» Excerpted passage
*** Begin section ***

Short

Rewatching David Bowie’s The Man Who Fell To Earth makes you realise the film only has one redeemable feature

In this series Andrew Anderson has been watching films staring musicians so you don't have to

David Bowie is the ideal rock star to play a cinematic version of himself. He’s cool, he’s got incredible presence and heck, he can even act a bit. So it is a shame that in his 69 years on earth no one ever thought to devote 90-plus minutes of silver screen time to Bowie playing Bowie. Ah well.

What we do have, though, is Bowie at the height of his considerable bony-cheeked powers playing a character that would go on to become David Bowie. Confused? You should be – after all, this is the wizard of weird we’re talking about here. Let me explain.

In 1975 Bowie had killed off Ziggy Stardust and was looking for a new on stage persona to inhabit. At the same time he signed up to play Thomas Jerome Newton in the film The Man Who Fell to Earth (TMWFTE). Newton is a fey, detached alien who stands out from the crowd like… well, like David Bowie in a crowd. So Bowie decided to keep playing the character after the film was over, re-titling himself The Thin White Duke. Hence Newton became The Thin White Duke who, in turn, became Bowie. Think of it as method acting in reverse. All of which is just my tortuous way of saying that TMWFTE is Bowie playing Bowie after all. Got it?

This movie opens with Bowie falling from the sky and staggering around in some gravel. The first thing you notice is that he looks stylish for an alien – imagine the red-haired lady from Sex and the City dressed as a mod and you’ll get the general impression. He wanders past some demented carnival folk and eventually reaches civilisation.

It turns out Bowie is a very clever alien (except in the ’90s of course when he was a very embarrassing alien) and knows about all kinds of cool technology. With the aid of a patent lawyer who looks like Bubbles from Trailer Park Boys he has soon set up his own company and achieved global domination. By today’s standards the technology looks pretty lame: his main invention is essentially a Polaroid camera (which had already been invented in 1948), but never mind.

The journey from landing on earth to technology tycoon only takes about 20 minutes, which seems, well, a tad brief. In fact TMWFTE spends more screen time on Bowie shagging than it does on telling the actual story. Now I’m not saying that’s a bad thing – I like watching Bowie’s skinny little bum going up and down as much as the next man – but it does mean that you’ll spend most of the film asking yourself, ‘what is going on?’ or ‘what is this film actually about?’ or ‘is that Bowie’s skinny arse again?’

Around this time we’re introduced to a character called the Fuck Professor (okay that’s not his real name but it might as well have been). The Fuck Professor gets his kicks by shagging his students, who say creepy shit to him like ‘you’re not at all like my father’ while he makes a series of gurgling sexual sounds. It is not clear what this boob bonanza bit is all about, though it must have been a godsend for teenage boys who came across it in their parent’s video collection in the pre-internet age, if you’ll excuse the pun. Later on the Fuck Professor helps Bowie with his inventions… but his earlier sexual actions remain unexplained.

*** End section ***

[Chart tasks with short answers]
*** Begin section ***

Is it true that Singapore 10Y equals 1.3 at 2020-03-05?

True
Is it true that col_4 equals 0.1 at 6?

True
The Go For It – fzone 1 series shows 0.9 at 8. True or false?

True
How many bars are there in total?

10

*** End section ***

» Aim of the task
Please carry the review of The Man Who Fell to Earth further, starting right after its final sentence. The lines are separate material and have no connection to the review of The Man Who Fell to Earth.

» Reply to the task
Oh, I forgot to mention that Bowie has severe travel sickness, and whenever he moves too fast (in a car or a lift, say) he starts bleeding out of his nose and throwing up. He must have been a fucking nightmare on the interstellar journey to earth.

One of the people he throws up on is Mary-Lou, a slack-jawed southern type who becomes Bowie’s carer/lover. After getting smashed on gin he tells Mary-Lou he is an alien, peeling off his skin and taking out his contacts. Mary-Lou literally pisses herself with fear (an act we see in gratuitous close up), before experimentally boning him, at which point she gets covered in alien jizz, which looks a lot like normal jizz, and then she runs away.

As you will have gathered, an awful lot of things happen in this film. It is around two hours and twenty in length, which is at least 45 minutes too long. The storytelling – not lucid at the best of times – disintegrates as it progresses, and once the novelty factor of watching Bowie act has worn off TMWFTE becomes pretty hard to bear. As a result, I can’t come close to giving you a successfully succinct synopsis of this film.

There is, though, one major element that I’ve yet to mention. Throughout TMWFTE we are treated to cutaways of Bowie’s family living on his home planet. The filmmakers clearly had run out of budget by this point as Bowie’s alien house looks more like a motorised turd train than a liveable dwelling. His family, meanwhile, resemble a squadron of emaciated pest control professionals.

Unfortunately, TMWFTE just sort of peters out. All of the characters (except Bowie) get old, and in the end he realises his family must have died in their dry dung domicile back on the planet poo. As a result he has to live on earth forever, watching the friends he has made slowly pass away.

Ultimately, it’s not a very good film. The plot is stupid, the acting poor and the direction – particularly the use of extreme zooms – laughable. Of course it has one major redeeming feature: David Bowie. Whatever he does looks cool, even when it is hopelessly contrived. That’s the magic of the man, and why he will be so missed.